Paul Marty, Professor in the School of Information, has spent the past two years working with Kathy Jones, Director of the Museum Studies Program at Harvard University, to chronicle the history of information technology in museums by collecting oral histories from a wide range of museum computing pioneers. This collection of oral histories features over forty hours of recorded oral histories comprising nearly 400,000 words of transcribed text from more than fifty museum technology professionals working in the Americas, Europe, Asia, and Australia from the 1960s to the present day.
Marty and Jones were inspired to tackle this project because they wanted to preserve stories that could help put a human face on the history of museum computing. They believe that when it comes to museum technology projects, too many people only see the finished product, and miss the extensive, invisible work that information technology professionals perform behind the scenes to make the magic happen. Through these inspiring and personal stories of museum technology work, this oral history collection provides useful insights into the wide-ranging responsibilities and all-too-often unseen activities of information technology professionals in museums.
This new collection of oral histories highlights the extensive work that has taken place behind the scenes in support of metadata initiatives, collections management, interactive exhibits, online experiences, and other digital museum projects, and underscores the importance of information technology at a pivotal time in the history of museums. The stories shared by the oral history participants vividly document the challenges and opportunities that have faced museum technology professionals over the past sixty years, including the underlying invisibility of information infrastructures, the dangers of losing institutional memory and organizational knowledge, and the increasing demands placed on museum technology workers over time.
When recording Sarah Kenderdine, a professor of Digital Museology at the École polytechnique fédérale de Lausanne in Switzerland, she said “I was a maritime archaeologist… and I was working at the West Australian Maritime Museum… and I had an extremely clever boss… very clever man, and he said to me, I think it was 1993, and he said, ‘Sarah, there is something called the World Wide Web, and I want one.’”
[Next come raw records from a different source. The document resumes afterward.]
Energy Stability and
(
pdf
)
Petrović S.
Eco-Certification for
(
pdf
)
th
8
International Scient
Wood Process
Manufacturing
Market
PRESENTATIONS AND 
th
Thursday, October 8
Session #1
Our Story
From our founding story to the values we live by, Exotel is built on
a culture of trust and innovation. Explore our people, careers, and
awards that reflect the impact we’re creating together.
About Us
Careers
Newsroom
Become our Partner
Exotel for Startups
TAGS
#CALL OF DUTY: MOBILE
Marty and Jones hope that this collection of oral histories will help raise awareness of the contributions of museum technology professionals, and help shine a powerful light on the behind-the-scenes, invisible work of museum computing.
“We are thrilled to have this collection of memories available online! The more the behind-the-scenes work of museum technology professionals remains unseen and unsupported, the more likely the invisible nature of this work is to pose a danger to museums in times of change, and the less likely it is that museum leadership will prioritize digital initiatives,” says Marty.
Their next steps include writing a book exploring the “behind-the-scenes history of museum computing” in order to preserve this invisible history, and to examine the concepts that emerged from these oral histories in detail.